Mortality Meditations

Death was a terror. At night, he mocked a little boy who, unable to sleep, weeped at the thought of being stolen away before becoming a jet pilot. He tried to swallow a drowning teen into the darkness of the Deep, through the boil of crashing waves. He declared himself in the rapid beeping of heart monitor alarms. He lended extra weight to human hands that pressed a rabid man hard into a hospital bed, strapping his arms down as one does to a madman. He ripped into that man’s mind: hallucinations of falling backwards into rainbow tide pools over and over and over and over while a monstrous crab shrieked, “YOU’RE DYING, YOU’RE DYING. IT’S ALL YOUR FAULT.”

Someone yanked me from those hallucinations. My world was changed. I’d passed between physical and metaphysical dimensions, then got spit back out again. Deaf, I heard only the hallucination’s echoes, while all around me family and doctors strategized for a second life through lung transplantation.

One night, Jehovah Rapha — The God Who Heals — shattered the reverberations to assure me death was not what I thought.
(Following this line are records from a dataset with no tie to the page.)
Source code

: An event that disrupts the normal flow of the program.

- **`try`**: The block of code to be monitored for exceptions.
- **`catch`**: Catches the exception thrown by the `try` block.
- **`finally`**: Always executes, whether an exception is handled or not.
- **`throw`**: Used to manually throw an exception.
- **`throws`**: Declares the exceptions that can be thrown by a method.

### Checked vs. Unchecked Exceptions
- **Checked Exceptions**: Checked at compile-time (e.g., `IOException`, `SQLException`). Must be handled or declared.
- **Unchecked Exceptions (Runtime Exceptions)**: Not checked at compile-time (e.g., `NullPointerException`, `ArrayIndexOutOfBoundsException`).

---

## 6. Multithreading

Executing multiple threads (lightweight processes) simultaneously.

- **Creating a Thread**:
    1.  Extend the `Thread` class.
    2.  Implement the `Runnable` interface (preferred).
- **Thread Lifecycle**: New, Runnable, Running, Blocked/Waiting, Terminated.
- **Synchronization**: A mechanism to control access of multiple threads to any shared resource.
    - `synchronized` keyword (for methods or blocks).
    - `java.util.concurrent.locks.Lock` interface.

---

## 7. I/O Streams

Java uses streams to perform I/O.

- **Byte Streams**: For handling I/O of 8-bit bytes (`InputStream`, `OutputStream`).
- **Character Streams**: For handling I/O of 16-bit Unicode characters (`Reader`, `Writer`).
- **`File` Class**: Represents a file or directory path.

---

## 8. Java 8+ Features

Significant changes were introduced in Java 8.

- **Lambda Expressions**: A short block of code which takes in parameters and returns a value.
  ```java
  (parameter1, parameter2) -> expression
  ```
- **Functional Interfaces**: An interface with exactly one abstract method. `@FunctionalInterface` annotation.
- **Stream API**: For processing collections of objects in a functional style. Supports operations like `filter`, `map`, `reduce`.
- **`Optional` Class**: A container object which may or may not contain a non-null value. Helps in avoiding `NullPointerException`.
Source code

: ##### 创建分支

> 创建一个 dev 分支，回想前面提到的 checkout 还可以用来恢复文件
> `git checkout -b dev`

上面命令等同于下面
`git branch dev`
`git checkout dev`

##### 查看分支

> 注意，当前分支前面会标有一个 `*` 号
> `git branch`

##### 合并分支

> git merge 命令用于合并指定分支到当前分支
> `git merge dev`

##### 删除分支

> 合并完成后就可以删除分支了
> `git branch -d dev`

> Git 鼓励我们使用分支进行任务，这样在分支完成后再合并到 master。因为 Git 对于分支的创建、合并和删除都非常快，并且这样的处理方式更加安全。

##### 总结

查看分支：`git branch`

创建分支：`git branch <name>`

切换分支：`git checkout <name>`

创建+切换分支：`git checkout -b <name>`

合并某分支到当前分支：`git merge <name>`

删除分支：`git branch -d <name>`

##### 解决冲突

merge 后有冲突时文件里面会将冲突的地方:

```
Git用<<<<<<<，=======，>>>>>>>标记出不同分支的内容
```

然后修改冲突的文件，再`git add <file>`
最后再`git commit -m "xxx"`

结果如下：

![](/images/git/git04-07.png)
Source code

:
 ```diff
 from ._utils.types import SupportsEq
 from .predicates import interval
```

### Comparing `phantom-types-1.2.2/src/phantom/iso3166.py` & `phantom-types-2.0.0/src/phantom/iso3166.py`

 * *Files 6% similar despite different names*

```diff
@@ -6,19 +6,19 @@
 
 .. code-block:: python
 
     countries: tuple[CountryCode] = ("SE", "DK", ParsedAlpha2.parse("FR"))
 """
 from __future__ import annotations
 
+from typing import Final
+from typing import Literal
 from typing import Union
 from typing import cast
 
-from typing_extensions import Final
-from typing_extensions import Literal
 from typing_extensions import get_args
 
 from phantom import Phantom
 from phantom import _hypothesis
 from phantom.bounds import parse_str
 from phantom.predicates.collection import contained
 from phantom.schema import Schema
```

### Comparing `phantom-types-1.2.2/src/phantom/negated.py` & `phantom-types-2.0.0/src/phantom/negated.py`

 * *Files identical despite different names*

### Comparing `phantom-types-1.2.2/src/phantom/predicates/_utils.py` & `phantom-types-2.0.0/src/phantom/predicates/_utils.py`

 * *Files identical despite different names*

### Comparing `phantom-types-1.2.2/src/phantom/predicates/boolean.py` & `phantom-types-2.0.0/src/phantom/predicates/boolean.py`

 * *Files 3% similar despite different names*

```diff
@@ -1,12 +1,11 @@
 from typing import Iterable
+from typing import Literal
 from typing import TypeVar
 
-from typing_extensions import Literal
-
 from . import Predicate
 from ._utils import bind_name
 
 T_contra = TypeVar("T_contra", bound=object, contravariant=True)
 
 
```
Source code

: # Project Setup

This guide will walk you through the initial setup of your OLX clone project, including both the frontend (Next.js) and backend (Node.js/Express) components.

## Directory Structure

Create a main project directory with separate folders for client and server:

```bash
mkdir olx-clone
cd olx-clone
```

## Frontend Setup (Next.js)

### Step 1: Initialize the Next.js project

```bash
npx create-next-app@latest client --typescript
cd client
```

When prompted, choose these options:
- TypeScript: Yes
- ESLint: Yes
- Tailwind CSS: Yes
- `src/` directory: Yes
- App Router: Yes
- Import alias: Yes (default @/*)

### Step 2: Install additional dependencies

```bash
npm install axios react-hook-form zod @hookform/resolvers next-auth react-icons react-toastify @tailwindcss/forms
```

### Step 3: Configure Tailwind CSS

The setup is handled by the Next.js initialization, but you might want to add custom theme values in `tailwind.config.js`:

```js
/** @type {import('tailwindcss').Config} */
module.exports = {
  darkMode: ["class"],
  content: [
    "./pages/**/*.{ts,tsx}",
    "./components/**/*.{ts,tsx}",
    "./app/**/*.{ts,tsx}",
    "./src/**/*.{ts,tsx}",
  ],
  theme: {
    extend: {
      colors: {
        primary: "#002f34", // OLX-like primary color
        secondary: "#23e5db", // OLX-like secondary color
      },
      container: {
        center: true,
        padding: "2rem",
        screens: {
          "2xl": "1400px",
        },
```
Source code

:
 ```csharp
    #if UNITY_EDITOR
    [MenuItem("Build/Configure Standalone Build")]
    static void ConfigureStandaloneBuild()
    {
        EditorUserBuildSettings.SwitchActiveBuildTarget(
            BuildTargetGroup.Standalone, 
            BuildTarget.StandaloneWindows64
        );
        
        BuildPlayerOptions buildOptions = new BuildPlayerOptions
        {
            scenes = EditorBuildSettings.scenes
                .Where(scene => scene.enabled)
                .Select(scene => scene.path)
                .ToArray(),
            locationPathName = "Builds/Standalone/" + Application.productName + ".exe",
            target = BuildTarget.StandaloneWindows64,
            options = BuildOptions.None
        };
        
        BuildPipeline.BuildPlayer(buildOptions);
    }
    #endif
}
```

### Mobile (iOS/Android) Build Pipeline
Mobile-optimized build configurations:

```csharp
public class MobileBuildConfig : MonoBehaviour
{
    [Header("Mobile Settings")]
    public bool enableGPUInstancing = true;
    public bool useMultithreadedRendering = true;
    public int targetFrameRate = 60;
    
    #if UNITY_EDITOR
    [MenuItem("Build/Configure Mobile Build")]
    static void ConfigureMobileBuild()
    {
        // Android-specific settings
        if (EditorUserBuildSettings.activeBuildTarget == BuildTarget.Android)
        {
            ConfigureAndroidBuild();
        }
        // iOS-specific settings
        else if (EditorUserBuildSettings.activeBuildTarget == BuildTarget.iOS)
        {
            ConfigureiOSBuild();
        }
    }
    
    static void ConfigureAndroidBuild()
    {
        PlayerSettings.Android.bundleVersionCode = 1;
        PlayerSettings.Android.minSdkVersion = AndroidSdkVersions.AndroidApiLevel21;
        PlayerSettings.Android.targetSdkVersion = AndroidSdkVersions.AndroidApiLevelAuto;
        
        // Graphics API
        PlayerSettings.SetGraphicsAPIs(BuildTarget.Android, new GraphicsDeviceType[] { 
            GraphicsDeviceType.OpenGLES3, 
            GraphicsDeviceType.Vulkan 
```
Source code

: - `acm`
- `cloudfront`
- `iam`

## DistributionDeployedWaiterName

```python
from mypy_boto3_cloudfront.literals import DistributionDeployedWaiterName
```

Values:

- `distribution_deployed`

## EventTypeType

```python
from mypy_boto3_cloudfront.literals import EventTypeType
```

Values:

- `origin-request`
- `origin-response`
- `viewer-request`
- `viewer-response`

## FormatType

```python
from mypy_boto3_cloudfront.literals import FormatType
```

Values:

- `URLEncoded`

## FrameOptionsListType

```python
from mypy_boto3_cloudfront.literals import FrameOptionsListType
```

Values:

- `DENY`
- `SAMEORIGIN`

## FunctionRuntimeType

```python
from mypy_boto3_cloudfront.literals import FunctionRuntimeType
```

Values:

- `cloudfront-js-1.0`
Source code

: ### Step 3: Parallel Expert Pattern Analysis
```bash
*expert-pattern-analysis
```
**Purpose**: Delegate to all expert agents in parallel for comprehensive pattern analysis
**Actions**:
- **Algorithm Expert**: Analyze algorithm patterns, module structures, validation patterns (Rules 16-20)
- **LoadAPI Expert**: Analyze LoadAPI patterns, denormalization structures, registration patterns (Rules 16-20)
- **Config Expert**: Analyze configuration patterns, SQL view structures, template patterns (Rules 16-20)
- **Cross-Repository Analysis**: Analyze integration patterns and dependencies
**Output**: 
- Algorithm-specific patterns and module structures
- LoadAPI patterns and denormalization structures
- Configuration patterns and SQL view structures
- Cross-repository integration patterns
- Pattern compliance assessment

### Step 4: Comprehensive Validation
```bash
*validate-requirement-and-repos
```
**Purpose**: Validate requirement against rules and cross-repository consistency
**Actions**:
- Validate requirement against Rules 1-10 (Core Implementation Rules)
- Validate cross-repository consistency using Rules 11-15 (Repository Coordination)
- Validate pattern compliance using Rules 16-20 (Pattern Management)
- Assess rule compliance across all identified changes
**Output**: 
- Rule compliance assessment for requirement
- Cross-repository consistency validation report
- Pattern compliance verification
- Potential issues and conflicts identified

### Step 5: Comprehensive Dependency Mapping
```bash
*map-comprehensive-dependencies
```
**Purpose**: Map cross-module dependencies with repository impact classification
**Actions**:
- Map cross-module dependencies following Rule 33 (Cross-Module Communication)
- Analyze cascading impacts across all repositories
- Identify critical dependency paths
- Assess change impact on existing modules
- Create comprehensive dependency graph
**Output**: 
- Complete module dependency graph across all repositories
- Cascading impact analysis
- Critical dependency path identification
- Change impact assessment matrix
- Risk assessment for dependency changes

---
He invited me into His peace and I entered it; peace was not relief of death, but defiance of its sting.

Death As a Source of Life

Confronting death leads to joyful living. Death is still very much an enemy resulting from the world’s brokenness, but Christ destroyed its power on the cross to give us hope that we can live beyond our mortal bodies. To honor that, I choose to live defiantly, fervently, and beautifully, knowing this earthly life is short. I share the peace I found through God, in reflection of Job 33:19-30:

“Someone may be chastened on a bed of pain
    with constant distress in their bones,
so that their body finds food repulsive
    and their soul loathes the choicest meal.
Their flesh wastes away to nothing,
    and their bones, once hidden, now stick out.
They draw near to the pit,
    and their life to the messengers of death.
Yet if there is an angel at their side,
    a messenger, one out of a thousand,
    sent to tell them how to be upright,
and he is gracious to that person and says to God,
    ‘Spare them from going down to the pit;
    I have found a ransom for them—
let their flesh be renewed like a child’s;
    let them be restored as in the days of their youth’—
then that person can pray to God and find favor with him,
    they will see God’s face and shout for joy;
    he will restore them to full well-being.
And they will go to others and say,
    ‘I have sinned, I have perverted what is right,
    but I did not get what I deserved.
God has delivered me from going down to the pit,
    and I shall live to enjoy the light of life.’

“God does all these things to a person—
    twice, even three times—
to turn them back from the pit,
    that the light of life may shine on them.”

God delivered me from the pit, so I enjoy the light of life. Through my faith, I have overcome the limitations and restrictions of death, and have embraced the liberty and empowerment of living in spite of death.

Practicing Death

Daily, I meditate on my mortality to make myself unafraid. Many people avoid thinking about death because it makes them uncomfortable; maybe that avoidance is why they are uncomfortable. Early Christian Romans carved in art, trees, and statues memento mori — “Remember that you must die.” Remembering we will die at any moment humbles, creates urgency, prioritizes, builds gratitude.

Recently, I sat on a cliff edge, deaf, to watch black, immense waves roll beneath night fog. As the weight of the ocean rose and toppled in silence, I reflected on both the colossal power of God and the dark nights of my past. I heard myself sob again, “Mama, mama!” from the soiled hospital bed. I heard again the war drum pounding ribs as surgeons prepared me for surgery. I heard the tearing of flesh and cracking of those ribs while I slept, so close to death.

I remember the God who tore me out from the chaos, making me stronger each time. To be grateful, I must remember what He saved me from. I try to live like tomorrow won’t happen, sharing God’s peace with others and choosing refreshed attitudes each morning.

One day, though, I will pass from this Earth. I think I will know when it’s time, and go down in acceptance rather than with fight.

It will likely be sooner than most peers. Then again, the average butterfly lives only two weeks and we don’t call their lives ugly.

The Ultimate Hope

Stations were set up round the sanctuary for Ash Wednesday: areas to record Lent vows, to stare into a mirror while reflecting on origins and promises, to take communion, to receive the marks of ash on the forehead.

At the section for meditating on mortality, I lit a candle and gazed at the flicker licking air. I felt the Spirit of Truth tickle my spine, then a whisper in my mind: “Remember, from dust you came and to dust you shall return.”

But there will be a day, loved one, when I rise again from dust to see a new Earth, a new Heaven. The Author of Life — the Alpha and Omega — wipes away my tears. “There will be no more death or mourning or crying or pain, for the old order of things has passed away.”

And in that day, I will know that, truly, my old enemy is slain.